The only time I like that place is in February. I get tired of arriving at my camp after 4 hours of pushing into high winds only to find some ******* in a john boat or flat back canoe in my "reserved" spot. 

One fantastic day, I pulled up to my reserved campsite with my daughter, son & wife only to find one of these groups. 3 people in a johnboat, one really drunk guy passed out on the beach with his ass hanging out. I get out of the boat to scope out the situation and find the other dude bangin' this ugly toothless bitch doggy style around the corner on a rock. They were so messed up they didn't even know we were there.

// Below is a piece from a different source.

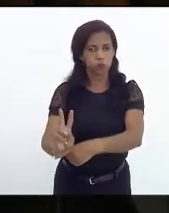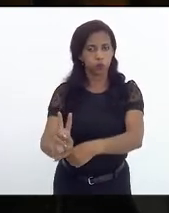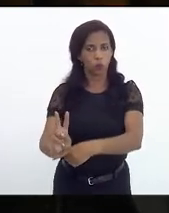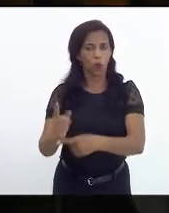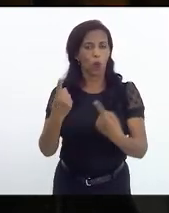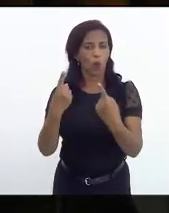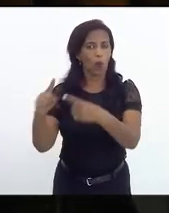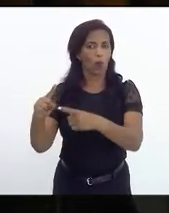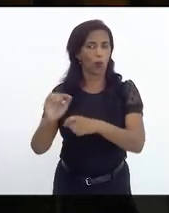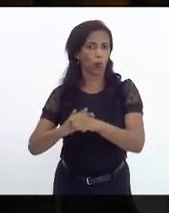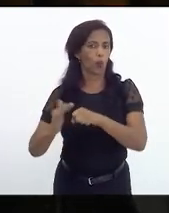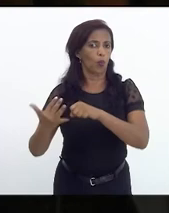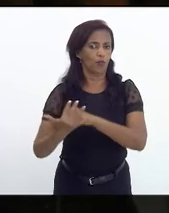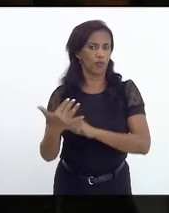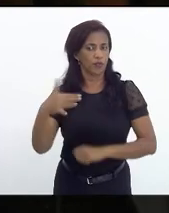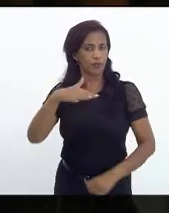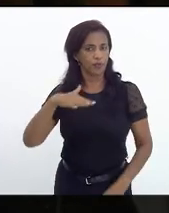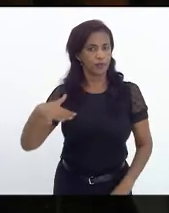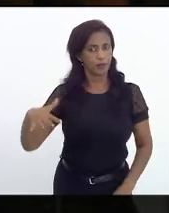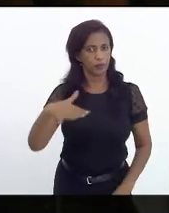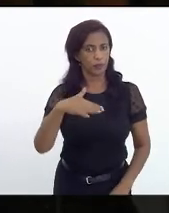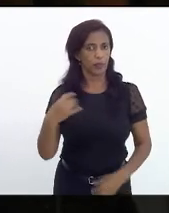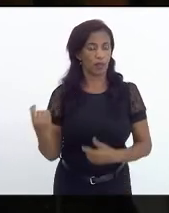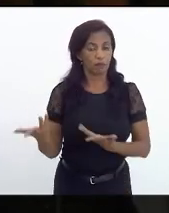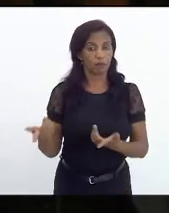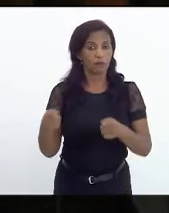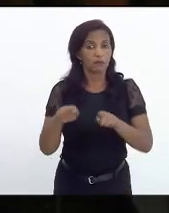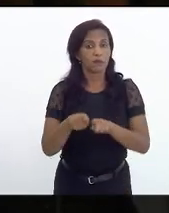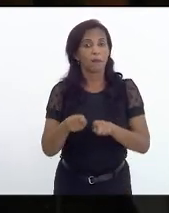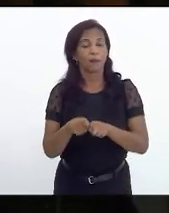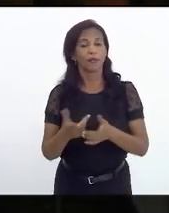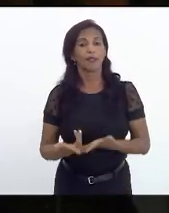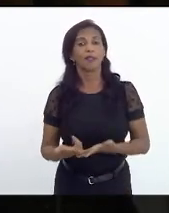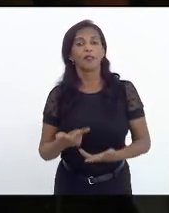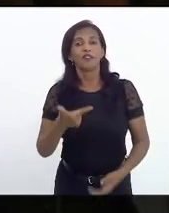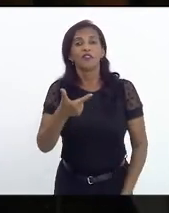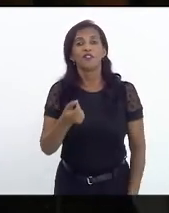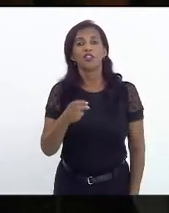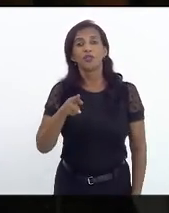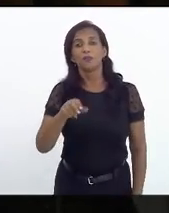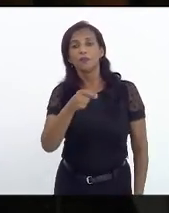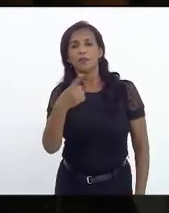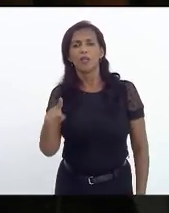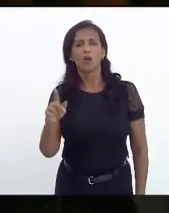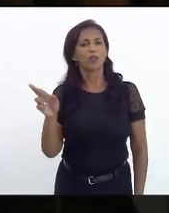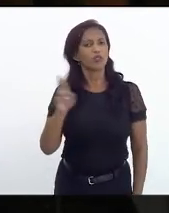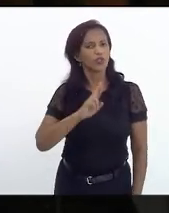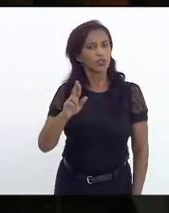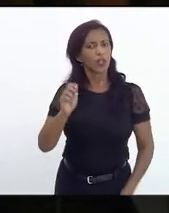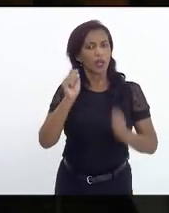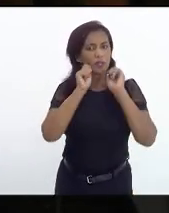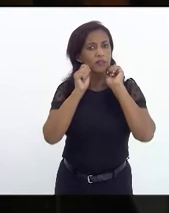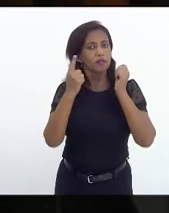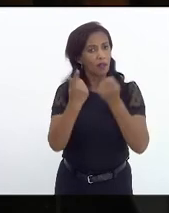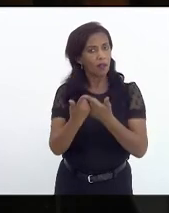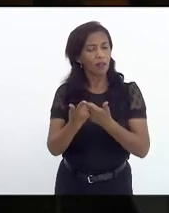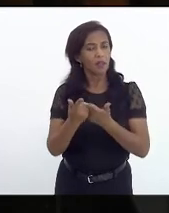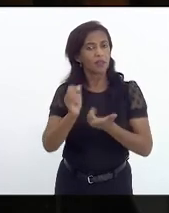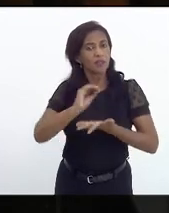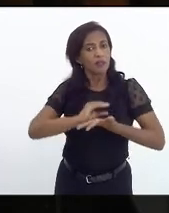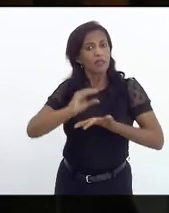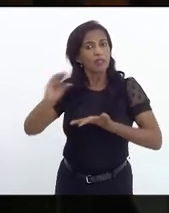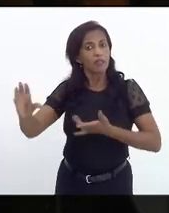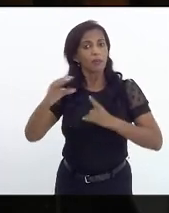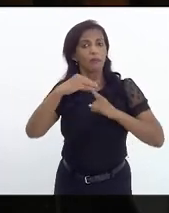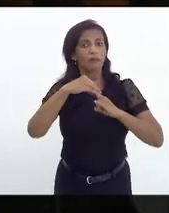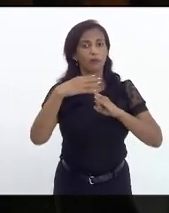nesses territórios, inclusive com uma dotação, deputado Luiz Paulo, de 20 bilhões de reais que a Assembleia transferiu para a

So we move on down river and take another site only to argue with another group that wanted to camp alone at the site they reserved. WTF do you do about this... I don't know. Permit, might be the only thing you can do.


----------



## Di (Apr 26, 2006)

I live in GJ and have quit running RH because it has gotten so trashed by the ignorant and/or don't-give-crap bubbas. A permit system is, unfortunately, the only effective way I know of to protect the resource and return it to being the beautiful, relaxing float it used to be. If it were an beginner run, but in an out-of-the-way place with challenging logistics like Labyrinth-Stillwater, it would not be such a problem, but RH's easy access for every yahoo on the western slope has been a disaster. Between the burned-out cottonwood groves, poop, garbage, not to mention getting to deal with drunk white trash crashing your "registered" camp site - I won't go back until there IS a permit system....


----------



## benpetri (Jul 2, 2004)

yarmonymatoid said:


> I get out of the boat to scope out the situation and find the other dude bangin' this ugly toothless bitch doggy style around the corner on a rock. They were so messed up they didn't even know we were there.


BLM should just make a full set of teeth "required" equipment, violators of which are punished by dragging their trailer to the dump. That would clear out the riffraff!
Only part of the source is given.